Va Tech’s Mueller Not Cleared Due to Phys Ed, Religion Class
Malik Mueller, an incoming freshman guard for Virginia Tech’s men’s basketball team, will not play this year because he did not meet NCAA initial eligibility requirements. Mueller missed the GPA/test score sliding scale because of two classes the NCAA did not accept:
Mueller, who attended a German boarding school, is enrolled at Tech and is practicing with the team. But he said Monday that the NCAA took issue with two of his courses in Germany – a physical education class and a religion class.
“There were two classes they didn’t accept, which dropped my GPA too low,” he said.
It makes sense that physical education is not considered to be a core course by the NCAA. Religion courses are trickier.
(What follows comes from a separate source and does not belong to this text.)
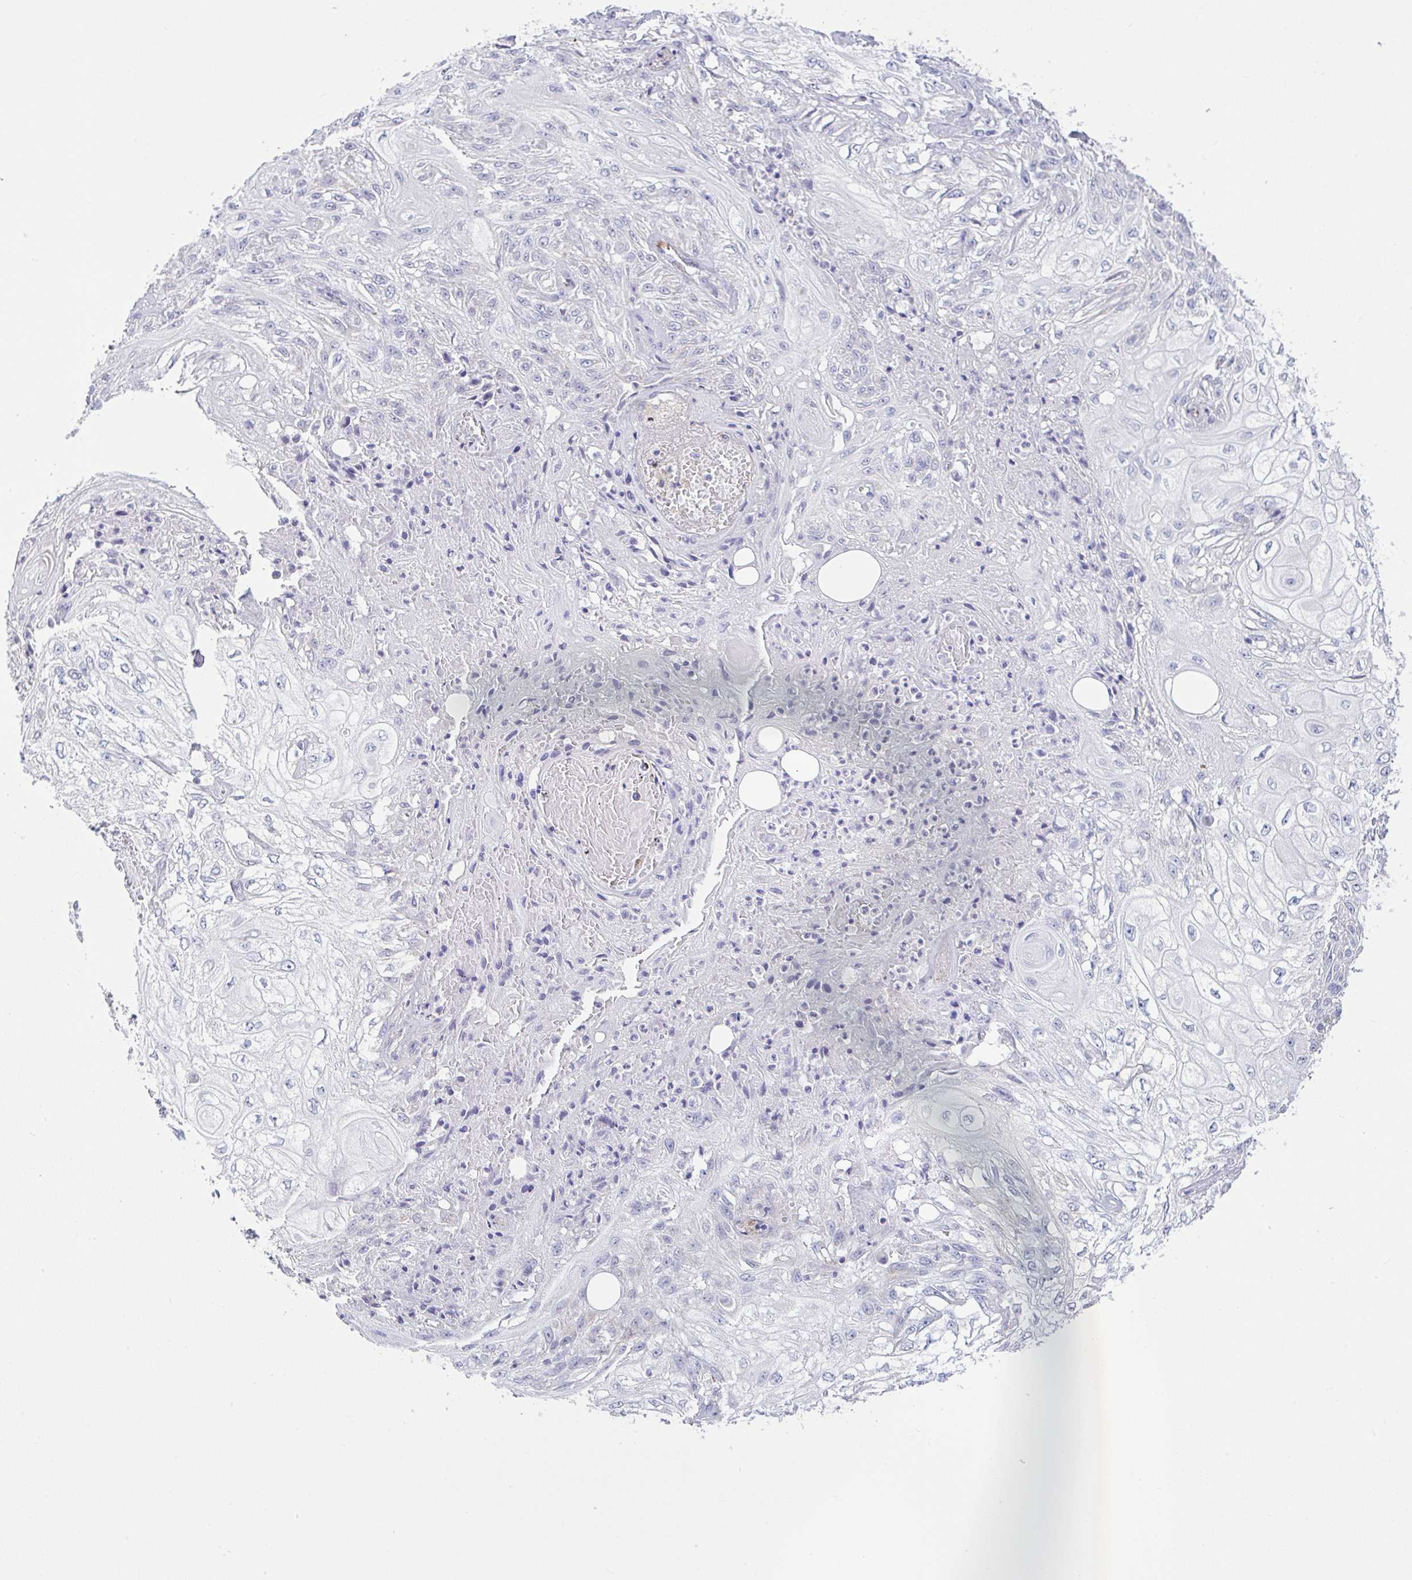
{"staining": {"intensity": "negative", "quantity": "none", "location": "none"}, "tissue": "skin cancer", "cell_type": "Tumor cells", "image_type": "cancer", "snomed": [{"axis": "morphology", "description": "Squamous cell carcinoma, NOS"}, {"axis": "morphology", "description": "Squamous cell carcinoma, metastatic, NOS"}, {"axis": "topography", "description": "Skin"}, {"axis": "topography", "description": "Lymph node"}], "caption": "Image shows no protein expression in tumor cells of skin cancer tissue. (Brightfield microscopy of DAB immunohistochemistry (IHC) at high magnification).", "gene": "PLCD4", "patient": {"sex": "male", "age": 75}}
Comparative religion or non-doctrinal religion courses are sometimes accepted as core courses. The doctrinal religion courses one might associate with a Catholic or other religious school are not considered core courses. But Mueller’s mother Petra takes more issue with the phys ed course:
“Physical education … is a challenging core course in Germany consisting of 50 percent practical exams in different fields of sport … but also 50 percent theory, similar to sports sciences courses in college, including written exams,” she said in an email.
The rub is that even a true kinesiology class might be a tough sell to the NCAA unless it was heavily based on physiology and biomechanics. As soon as practical exams in sport skills are included, the odds that the NCAA would accept a sport science course are essentially zero.